As it stands now, destruction of aging chemical munitions stored at the Bluegrass Army Depot is scheduled to begin in 2017. But, the timeline could still change. The storing and disposal of chemical agents has been debated in central Kentucky for decades. The deadline for ridding the Bluegrass Army Depot of nerve and mustard agents has been pushed back more than once. Jeff Brubaker, manager of the Blue Grass Chemical Agent Destruction Plant project, says cost increases for the disposal program were noted in late 2010 and that prompted a six month review.

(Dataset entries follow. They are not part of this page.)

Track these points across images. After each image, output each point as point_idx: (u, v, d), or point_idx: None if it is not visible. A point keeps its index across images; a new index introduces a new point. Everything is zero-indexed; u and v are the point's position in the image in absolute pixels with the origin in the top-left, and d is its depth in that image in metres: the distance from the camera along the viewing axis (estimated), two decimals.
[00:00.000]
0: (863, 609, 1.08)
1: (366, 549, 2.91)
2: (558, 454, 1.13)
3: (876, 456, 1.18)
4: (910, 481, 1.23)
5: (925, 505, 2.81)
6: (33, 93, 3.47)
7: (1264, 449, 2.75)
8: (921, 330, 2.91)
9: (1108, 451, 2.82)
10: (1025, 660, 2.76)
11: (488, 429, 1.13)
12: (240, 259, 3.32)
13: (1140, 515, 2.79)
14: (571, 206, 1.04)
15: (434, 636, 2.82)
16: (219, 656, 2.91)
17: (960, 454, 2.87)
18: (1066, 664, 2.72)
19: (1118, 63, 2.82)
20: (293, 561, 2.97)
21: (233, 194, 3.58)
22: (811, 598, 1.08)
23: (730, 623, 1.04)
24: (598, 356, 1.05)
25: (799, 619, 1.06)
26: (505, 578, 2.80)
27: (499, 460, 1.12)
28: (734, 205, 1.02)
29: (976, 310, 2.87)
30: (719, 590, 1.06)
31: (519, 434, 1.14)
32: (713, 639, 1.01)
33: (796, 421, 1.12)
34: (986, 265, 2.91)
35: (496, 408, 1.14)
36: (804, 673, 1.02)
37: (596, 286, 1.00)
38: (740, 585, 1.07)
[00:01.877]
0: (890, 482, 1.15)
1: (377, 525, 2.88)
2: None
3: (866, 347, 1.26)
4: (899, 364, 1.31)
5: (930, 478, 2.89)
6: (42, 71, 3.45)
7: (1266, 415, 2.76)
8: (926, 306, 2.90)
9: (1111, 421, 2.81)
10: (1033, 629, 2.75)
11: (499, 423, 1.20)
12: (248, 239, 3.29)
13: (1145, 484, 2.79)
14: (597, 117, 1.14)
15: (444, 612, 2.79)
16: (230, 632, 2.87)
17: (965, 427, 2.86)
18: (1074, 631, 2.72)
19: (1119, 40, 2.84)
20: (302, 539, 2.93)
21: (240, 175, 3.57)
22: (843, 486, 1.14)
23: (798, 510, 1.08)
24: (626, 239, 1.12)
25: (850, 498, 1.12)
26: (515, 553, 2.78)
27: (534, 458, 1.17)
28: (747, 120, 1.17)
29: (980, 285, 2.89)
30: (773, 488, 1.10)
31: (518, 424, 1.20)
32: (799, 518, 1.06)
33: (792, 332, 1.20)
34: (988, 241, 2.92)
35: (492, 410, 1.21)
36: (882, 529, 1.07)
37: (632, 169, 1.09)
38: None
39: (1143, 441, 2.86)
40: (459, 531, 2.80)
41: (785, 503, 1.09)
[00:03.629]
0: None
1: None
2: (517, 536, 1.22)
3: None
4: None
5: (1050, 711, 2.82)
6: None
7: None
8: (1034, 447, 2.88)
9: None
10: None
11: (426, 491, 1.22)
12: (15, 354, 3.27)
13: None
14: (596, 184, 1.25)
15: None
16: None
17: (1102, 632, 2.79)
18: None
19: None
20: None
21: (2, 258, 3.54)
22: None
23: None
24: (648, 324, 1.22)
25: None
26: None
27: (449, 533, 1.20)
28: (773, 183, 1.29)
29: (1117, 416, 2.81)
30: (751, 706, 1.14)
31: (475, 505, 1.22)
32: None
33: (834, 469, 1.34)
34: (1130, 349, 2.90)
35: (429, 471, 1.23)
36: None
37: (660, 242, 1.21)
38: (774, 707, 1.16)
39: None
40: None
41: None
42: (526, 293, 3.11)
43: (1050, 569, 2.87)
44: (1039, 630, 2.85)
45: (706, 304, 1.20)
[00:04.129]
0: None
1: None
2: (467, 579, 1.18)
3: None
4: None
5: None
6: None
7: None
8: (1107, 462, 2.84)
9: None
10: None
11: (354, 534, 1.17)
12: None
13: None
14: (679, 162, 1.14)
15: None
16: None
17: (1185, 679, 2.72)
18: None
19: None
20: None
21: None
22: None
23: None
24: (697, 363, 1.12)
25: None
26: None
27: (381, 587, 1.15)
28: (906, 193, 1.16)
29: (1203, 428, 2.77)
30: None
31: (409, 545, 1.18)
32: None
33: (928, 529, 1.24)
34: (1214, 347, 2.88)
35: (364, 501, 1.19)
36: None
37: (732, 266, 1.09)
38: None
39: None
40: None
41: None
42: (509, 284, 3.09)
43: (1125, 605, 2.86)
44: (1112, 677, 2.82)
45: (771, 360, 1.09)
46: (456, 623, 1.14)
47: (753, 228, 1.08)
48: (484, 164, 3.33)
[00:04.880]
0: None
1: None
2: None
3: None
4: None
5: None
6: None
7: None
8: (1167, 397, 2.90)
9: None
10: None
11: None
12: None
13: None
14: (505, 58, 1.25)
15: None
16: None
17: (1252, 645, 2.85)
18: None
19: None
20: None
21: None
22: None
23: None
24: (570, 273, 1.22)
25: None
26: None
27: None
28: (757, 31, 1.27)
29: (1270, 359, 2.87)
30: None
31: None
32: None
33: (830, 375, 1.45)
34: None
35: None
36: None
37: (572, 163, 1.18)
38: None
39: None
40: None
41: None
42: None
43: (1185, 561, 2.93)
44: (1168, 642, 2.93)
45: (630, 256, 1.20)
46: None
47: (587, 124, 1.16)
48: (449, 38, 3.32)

“The results of that review are now in review up above the ACWA headquarters with the department of defense elements that are responsible for over-sighting our program and we hope to hear soon what the results are,” said Brubaker.
Brubaker says results of the review which could impact the disposal timeline are anticipated in February or March. Lieutenant Colonel Steve Basso is commander of the Blue Grass Chemical Activity. When the destruction plant is completed, Basso’s officers will be responsible for transporting the agent from storage igloos to the facility, about a half mile away.
“I get a lot of questions from the community who think a leaker is ‘lots of agent coming out or on the ground, that is just not the case. It’s very very minute traces and once that happens, nothing ever leaves the igloos door. We hook up a filter, we filter all the air so nothing is released into the environment,” added Basso.
Workers at the destruction plant under construction were recognized last week with a national safety award through the U.S Occupational Safety and Health Administration.